As he ran, his mangled arm flopping like a broken wing, Byron Hastings stepped out from behind a tree and coolly shot him down at close quarters.
Then Quintana's rifle exploded twice very quickly, and the Hastings boy stumbled sideways and fell sprawling. He managed to rise to his knees again; he even was trying to stand up when Quintana, taking his time, deliberately began to empty his magazine into the boy, riddling him limb and body and head.
Down once more, he still moved his arms.
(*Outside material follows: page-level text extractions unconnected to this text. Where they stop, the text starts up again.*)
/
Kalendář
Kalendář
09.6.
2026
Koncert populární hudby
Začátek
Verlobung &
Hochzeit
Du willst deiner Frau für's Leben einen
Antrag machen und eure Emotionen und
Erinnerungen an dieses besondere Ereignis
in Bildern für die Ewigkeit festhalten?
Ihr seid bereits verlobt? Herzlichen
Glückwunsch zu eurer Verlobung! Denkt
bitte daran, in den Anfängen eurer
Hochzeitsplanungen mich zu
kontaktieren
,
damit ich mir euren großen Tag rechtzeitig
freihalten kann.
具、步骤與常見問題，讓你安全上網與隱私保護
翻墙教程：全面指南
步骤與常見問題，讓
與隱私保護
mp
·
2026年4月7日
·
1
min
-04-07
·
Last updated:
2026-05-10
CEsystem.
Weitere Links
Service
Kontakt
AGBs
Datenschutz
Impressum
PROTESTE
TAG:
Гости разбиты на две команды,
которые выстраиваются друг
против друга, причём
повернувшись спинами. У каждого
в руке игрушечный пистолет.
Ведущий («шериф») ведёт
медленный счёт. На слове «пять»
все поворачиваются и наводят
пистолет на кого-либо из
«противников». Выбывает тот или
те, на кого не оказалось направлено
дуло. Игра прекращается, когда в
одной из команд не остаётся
Sid Hone reached out from behind a fallen log to grasp the dying lad's ankle and draw him into shelter, but Quintana reloaded swiftly and smashed Hone's left hand with the first shot.
Them Jim Hastings, kneeling behind a bunch of juniper, fired a high-velocity bullet into the tree behind which Quintana stood; but before he could fire again Quintana's shot in reply came ripping through the juniper and tore a ghastly hole in the calf of his left leg, striking a blow that knocked young Hastings flat and paralysed as a dead flounder.
A mile to the north, blocking the other exit from Drowned Valley, Mike Clinch, Harve Chase, Cornelius Blommers, and Dick Berry stood listening to the shooting.
"B'gosh," blurted out Chase, "it sounds like they was goin' through,
Mike. B'gosh, it does!"
Clinch's little pale eyes blazed, but he said in his soft, agreeable voice:
"Stay right here, boys. Like as not some of 'em will come this way."